Minister for Health Ong Ye Kung announced in Parliament today (6 March) that a new public hospital will be built in Tengah.
The new hospital will complement other hospitals in the west, including Ng Teng Fong General Hospital and Jurong Community Hospital.
National University Health System (NUHS) will operate the new hospital, said Mr Ong.
Along with the new hospital, various facilities are undergoing upgrades to include more beds.
MOH said in a statement on Wednesday (6 March) that it has begun planning for an integrated general and community hospital in Tengah to serve the growing population in the west of Singapore.
Mr Ong added in Parliament: “We have just completed one in the north, Woodlands Health. We are building another in the east. We are expanding SGH (Singapore General Hospital) in the central region. So the next new public hospital should be in the west.”
The hospital is targeted to be ready in the early 2030s.
The Tengah hospital will follow the ministry’s plans to add 4,000 hospital beds by 2030, Mr Ong said.
He added: “To tackle the challenge more fundamentally, we need to expand capacity, and catch up for the time lost due to Covid-19.”
Two upcoming facilities are the SGH Emergency Medicine Building and the SGH Elective Care Centre. The two facilities will add 150 and 300 beds when they open later this year and in 2027 respectively.
Meanwhile, Sengkang General Hospital and Outram Community Hospital will increase their capacity by about 350 beds in 2026 by converting non-clinical spaces into hospital wards, reports TODAY.
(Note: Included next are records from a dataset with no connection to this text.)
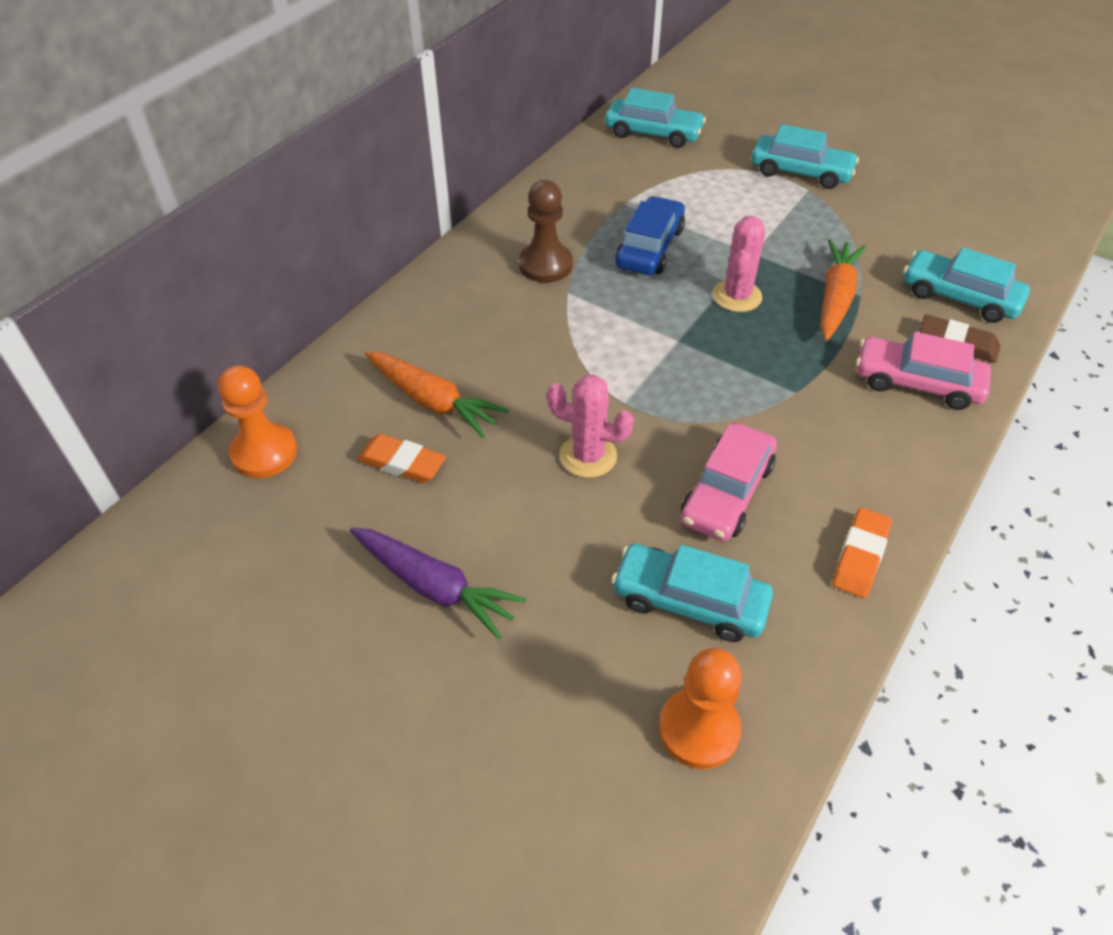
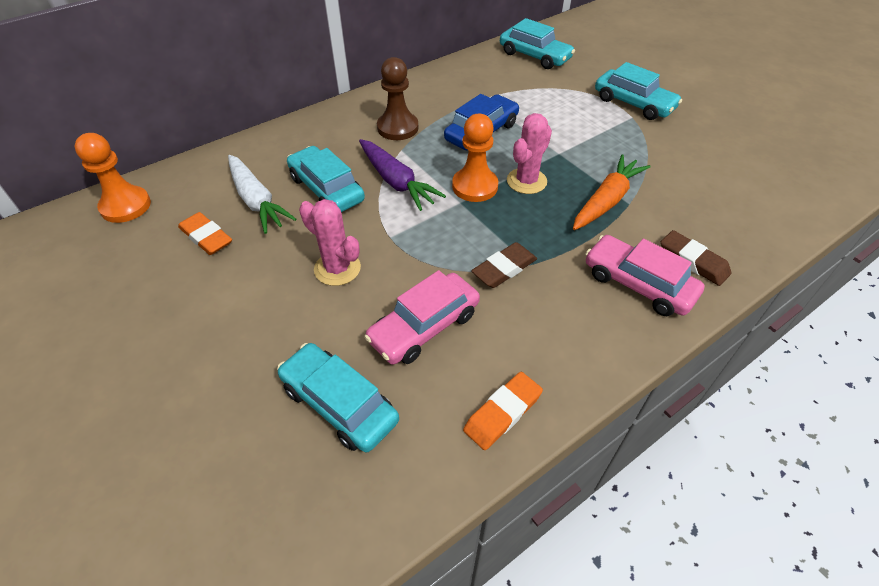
camera: 20 degrees right, 0 degrees up
(433, 401) = (257, 200): orange carrot -> white carrot
(434, 586) = (165, 331): purple carrot -> purple carrot (396, 181)
(699, 729) = (277, 514): orange pawn -> orange pawn (475, 186)
(772, 404) = (504, 268): none -> brown eraser
(959, 297) = (716, 225): turquoise car -> turquoise car (326, 189)

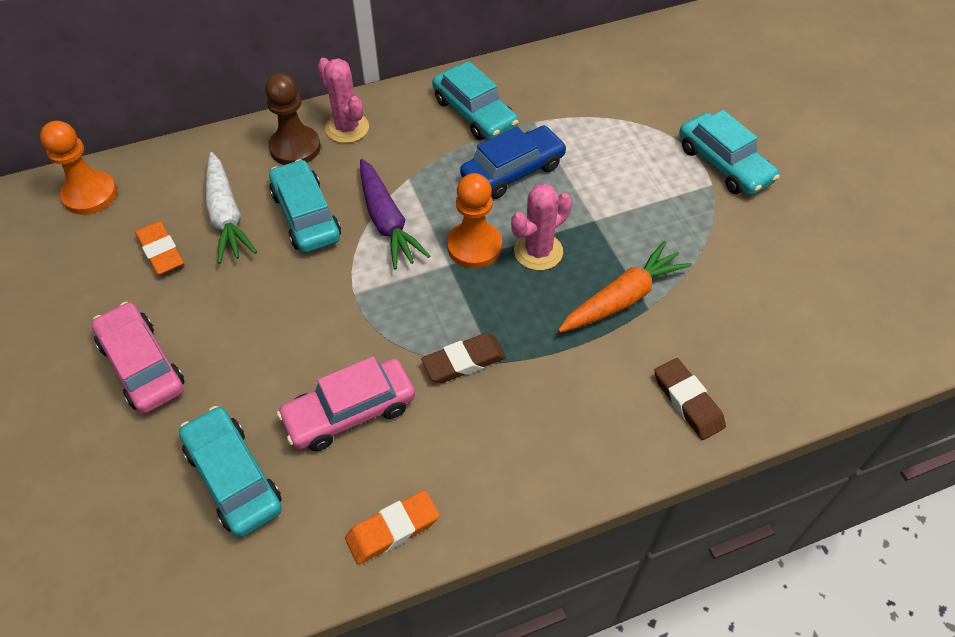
camera: 15 degrees right, 5 degrees up
(337, 268) = (284, 321): pink cactus -> pink cactus (347, 128)
(397, 128) = (416, 146): brown pawn -> brown pawn (295, 148)
(534, 56) = (628, 67): turquoise car -> turquoise car (474, 113)
(638, 284) = (608, 415): pink car -> pink car (142, 365)

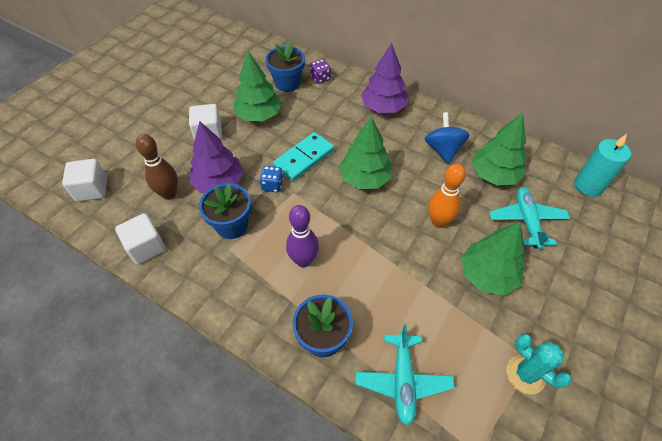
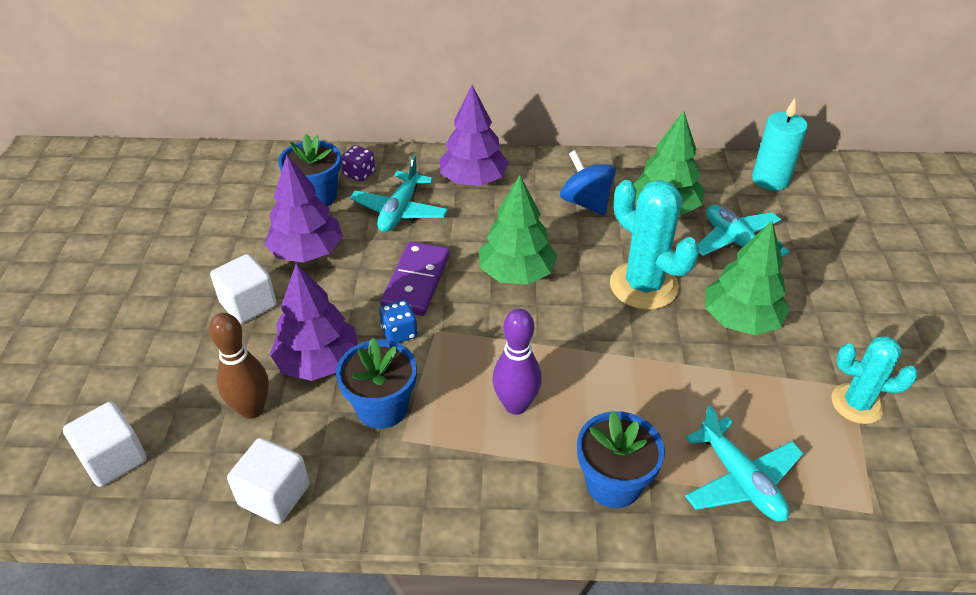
camera: 30 degrees left, 10 degrees down
(259, 115) = (307, 252): green tree -> purple tree
(304, 158) = (416, 281): turquoise domino -> purple domino
(326, 110) = (400, 211): none -> turquoise plane
(438, 222) = (643, 286): orange bowling pin -> turquoise cactus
Both Alexandra Hospital and the Eastern General Hospital Campus at Bedok North will progressively open between 2028 and 2030.
MOH added that Singapore will have 13 public acute hospitals and 12 community hospitals by the early 2030s.
A new not-for-profit private hospital catering primarily to Singaporeans from 2030 is at the industry consultation stage.
You can check a full list of upcoming and completed healthcare facilities on MOH’s website.
MOH also said that Mobile Inpatient Care-at-Home (MIC@Home) will become a mainstream model of care in public healthcare institutions from 1 April.
MIC@Home, launched in April 2022, allows eligible patients to receive care in their homes instead of a hospital ward. Care teams can remotely monitor patients as well.
“All our hospitals intend to price MIC@Home similar to or lower than a normal ward,” Mr Ong added.
Patients will also receive support in the form of subsidies, MediShield Life, and MediSave. These are “no different from a physical inpatient stay”, he said.